Wines hundreds of years old still brim with life. In 2010, a Finnish diver took a swig of champagne from a shipwreck at the bottom of the Baltic Sea. The shipwrecked wine outdates some of the oldest wine in private collections by decades and is nearly two centuries old. The cork on the bottle popped open from the change in pressure while it was being moved. The divers rushed it to sommelier Ella Grussner Cromwell-Morgan.
“There was a freshness to the wine,” she reported. “It wasn't debilitated in any way. Rather, it had a clear acidity which reinforced the sweetness. Finally, a very clear taste of having been stored in oak casks.”

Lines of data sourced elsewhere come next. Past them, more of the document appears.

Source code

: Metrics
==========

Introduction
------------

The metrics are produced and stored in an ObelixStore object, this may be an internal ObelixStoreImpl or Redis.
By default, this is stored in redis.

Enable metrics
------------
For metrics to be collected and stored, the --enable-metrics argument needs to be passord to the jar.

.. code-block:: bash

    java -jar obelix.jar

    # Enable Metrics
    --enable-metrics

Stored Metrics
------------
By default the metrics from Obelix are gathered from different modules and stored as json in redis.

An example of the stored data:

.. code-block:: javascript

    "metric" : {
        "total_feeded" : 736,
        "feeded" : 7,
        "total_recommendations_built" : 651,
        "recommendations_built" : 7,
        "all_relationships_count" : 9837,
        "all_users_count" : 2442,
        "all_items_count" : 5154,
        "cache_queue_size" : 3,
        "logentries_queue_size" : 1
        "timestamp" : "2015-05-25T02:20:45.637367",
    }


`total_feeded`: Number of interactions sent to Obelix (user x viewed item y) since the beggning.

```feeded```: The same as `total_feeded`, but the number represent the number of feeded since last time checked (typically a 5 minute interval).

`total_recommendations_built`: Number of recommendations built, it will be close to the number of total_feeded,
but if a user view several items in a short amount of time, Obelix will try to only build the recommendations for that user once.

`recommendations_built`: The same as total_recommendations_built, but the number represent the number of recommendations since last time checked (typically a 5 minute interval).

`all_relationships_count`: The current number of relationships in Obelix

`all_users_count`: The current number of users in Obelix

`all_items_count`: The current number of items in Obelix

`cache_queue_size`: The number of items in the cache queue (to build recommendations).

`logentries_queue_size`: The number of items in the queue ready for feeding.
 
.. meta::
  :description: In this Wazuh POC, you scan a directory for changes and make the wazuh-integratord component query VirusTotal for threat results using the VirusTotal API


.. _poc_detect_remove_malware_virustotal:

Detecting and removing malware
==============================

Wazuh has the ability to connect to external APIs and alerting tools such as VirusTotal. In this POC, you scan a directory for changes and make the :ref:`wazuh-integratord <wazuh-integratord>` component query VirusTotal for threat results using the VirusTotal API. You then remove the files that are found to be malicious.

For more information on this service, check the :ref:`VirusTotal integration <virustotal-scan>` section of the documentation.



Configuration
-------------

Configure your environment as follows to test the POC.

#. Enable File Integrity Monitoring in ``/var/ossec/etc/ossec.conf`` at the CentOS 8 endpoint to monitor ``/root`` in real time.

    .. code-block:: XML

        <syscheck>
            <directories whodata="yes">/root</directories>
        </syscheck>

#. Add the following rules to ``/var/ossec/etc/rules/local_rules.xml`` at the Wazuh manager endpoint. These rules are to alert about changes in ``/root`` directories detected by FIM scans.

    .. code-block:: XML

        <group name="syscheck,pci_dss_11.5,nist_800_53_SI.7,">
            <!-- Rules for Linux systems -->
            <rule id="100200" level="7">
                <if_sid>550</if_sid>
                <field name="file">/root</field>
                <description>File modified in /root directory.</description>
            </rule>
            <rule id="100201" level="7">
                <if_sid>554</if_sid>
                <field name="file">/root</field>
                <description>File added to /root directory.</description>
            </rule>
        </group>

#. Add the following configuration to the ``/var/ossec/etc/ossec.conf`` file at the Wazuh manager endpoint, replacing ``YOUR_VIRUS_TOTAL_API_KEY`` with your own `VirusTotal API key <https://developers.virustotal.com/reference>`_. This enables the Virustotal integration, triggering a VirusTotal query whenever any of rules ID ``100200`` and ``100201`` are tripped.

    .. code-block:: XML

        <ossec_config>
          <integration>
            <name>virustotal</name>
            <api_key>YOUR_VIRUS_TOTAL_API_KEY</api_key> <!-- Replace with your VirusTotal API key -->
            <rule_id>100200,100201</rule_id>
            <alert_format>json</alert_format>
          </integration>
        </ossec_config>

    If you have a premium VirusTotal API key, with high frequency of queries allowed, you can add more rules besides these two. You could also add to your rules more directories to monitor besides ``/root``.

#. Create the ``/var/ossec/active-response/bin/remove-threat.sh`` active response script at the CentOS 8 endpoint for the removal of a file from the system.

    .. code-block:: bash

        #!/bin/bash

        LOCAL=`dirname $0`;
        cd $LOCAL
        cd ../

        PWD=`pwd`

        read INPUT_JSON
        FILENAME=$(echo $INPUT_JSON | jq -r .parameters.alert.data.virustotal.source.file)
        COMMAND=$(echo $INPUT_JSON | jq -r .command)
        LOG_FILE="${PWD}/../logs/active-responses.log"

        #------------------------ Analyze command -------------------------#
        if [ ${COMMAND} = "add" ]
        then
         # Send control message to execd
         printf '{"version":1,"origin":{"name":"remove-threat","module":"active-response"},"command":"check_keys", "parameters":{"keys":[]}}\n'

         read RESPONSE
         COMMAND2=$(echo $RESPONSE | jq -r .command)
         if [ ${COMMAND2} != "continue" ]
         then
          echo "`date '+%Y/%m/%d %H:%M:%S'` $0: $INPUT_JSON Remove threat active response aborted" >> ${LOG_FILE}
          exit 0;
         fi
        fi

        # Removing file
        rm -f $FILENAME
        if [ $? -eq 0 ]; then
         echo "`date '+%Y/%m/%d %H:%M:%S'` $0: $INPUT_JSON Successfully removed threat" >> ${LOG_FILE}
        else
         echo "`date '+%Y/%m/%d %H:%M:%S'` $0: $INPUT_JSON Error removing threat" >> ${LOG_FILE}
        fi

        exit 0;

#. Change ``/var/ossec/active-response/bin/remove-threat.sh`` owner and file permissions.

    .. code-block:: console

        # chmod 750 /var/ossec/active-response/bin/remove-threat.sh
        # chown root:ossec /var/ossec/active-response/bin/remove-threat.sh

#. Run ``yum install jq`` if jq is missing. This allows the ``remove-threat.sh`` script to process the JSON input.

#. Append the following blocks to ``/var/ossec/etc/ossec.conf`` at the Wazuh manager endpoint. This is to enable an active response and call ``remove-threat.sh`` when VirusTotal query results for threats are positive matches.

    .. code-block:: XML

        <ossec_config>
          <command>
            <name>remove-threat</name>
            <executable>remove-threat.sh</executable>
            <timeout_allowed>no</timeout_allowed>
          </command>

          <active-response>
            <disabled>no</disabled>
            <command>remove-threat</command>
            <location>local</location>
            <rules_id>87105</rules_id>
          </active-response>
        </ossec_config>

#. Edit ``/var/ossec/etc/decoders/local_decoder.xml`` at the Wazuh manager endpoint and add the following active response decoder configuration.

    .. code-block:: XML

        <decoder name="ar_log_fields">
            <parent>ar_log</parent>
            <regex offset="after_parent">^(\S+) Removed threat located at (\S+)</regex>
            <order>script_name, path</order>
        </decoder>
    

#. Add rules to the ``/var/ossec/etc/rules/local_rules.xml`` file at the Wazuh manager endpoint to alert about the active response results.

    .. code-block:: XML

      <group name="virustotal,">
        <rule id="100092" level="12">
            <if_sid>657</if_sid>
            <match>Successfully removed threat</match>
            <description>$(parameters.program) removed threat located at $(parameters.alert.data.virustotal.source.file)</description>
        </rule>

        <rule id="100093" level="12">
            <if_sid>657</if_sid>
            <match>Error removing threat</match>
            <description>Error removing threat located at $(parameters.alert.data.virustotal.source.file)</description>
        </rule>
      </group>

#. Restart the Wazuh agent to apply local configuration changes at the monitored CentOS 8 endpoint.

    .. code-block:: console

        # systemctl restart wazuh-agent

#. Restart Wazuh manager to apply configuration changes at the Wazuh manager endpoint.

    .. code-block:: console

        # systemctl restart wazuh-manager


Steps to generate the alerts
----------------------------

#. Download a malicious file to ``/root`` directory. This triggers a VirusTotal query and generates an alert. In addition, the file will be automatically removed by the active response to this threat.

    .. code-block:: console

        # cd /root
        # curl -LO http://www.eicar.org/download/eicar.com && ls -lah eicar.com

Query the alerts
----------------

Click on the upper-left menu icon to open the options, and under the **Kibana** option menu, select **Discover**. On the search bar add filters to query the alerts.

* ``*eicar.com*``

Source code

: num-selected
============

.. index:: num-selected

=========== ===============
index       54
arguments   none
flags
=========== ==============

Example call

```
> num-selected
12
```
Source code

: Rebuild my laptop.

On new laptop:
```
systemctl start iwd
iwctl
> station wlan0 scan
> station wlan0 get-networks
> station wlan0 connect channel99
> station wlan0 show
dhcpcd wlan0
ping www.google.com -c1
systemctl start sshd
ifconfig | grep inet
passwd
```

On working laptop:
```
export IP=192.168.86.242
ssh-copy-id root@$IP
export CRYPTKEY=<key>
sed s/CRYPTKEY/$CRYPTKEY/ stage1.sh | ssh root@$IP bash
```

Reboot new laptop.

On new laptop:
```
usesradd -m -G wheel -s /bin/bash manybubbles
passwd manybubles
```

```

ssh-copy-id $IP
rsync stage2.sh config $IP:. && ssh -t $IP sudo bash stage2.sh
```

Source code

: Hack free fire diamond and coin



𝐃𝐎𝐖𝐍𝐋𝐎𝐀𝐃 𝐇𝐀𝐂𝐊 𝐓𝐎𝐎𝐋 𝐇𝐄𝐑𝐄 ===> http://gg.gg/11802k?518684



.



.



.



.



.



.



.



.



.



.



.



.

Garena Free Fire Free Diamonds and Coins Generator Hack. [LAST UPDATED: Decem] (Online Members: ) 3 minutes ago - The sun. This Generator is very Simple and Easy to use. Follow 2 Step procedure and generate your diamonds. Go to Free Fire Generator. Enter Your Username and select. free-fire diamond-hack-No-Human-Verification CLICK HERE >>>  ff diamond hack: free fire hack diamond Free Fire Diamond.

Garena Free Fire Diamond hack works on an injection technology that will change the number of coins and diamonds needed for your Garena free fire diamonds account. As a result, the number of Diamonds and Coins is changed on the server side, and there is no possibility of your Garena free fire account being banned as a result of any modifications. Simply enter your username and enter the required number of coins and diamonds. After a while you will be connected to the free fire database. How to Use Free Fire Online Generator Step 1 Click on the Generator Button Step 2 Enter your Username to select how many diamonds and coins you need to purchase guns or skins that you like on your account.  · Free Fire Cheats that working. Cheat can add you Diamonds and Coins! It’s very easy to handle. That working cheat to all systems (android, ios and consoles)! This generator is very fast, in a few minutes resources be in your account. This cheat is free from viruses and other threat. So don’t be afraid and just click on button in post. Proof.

I find it remarkable that we can not only drink grape juice that started to “go bad” in Napoleon’s day, but that it tastes great, too. I thought about it as I dipped my bread into the wine cup this week. I’ve often thought about how the church has celebrated Communion for 2,000 years. But this time I thought about the antiquity of the wine, too. What would it have meant to those disciples in the Upper Room? Surely, they understood that wine goes through a mysterious transformation, but we can now describe that process. What new meaning can we find? What might they have thought if they knew that yeast—the fungus deliberately left out of their Passover bread—was what had changed the grapes to wine?
As Jesus offered the bread and wine, he knew all there was to understand about wine. He told them, “This is my blood of the covenant, which is poured out for many for the forgiveness of sins.” Did they think the momentary life of a grape transformed into a drink that abides? Did they think about the mysterious life bubbling and breathing inside crushed grapes?
I’ve thought much about Jesus’ blood. But when Jesus held the cup, what was it about the wine he wanted me to notice? Like Christ’s death itself, it’s a bit much to consider all of its implications at once. So I thank God for it all and let its mysteries gladden my heart.
Rebecca Randall is The Behemoth’s science editor.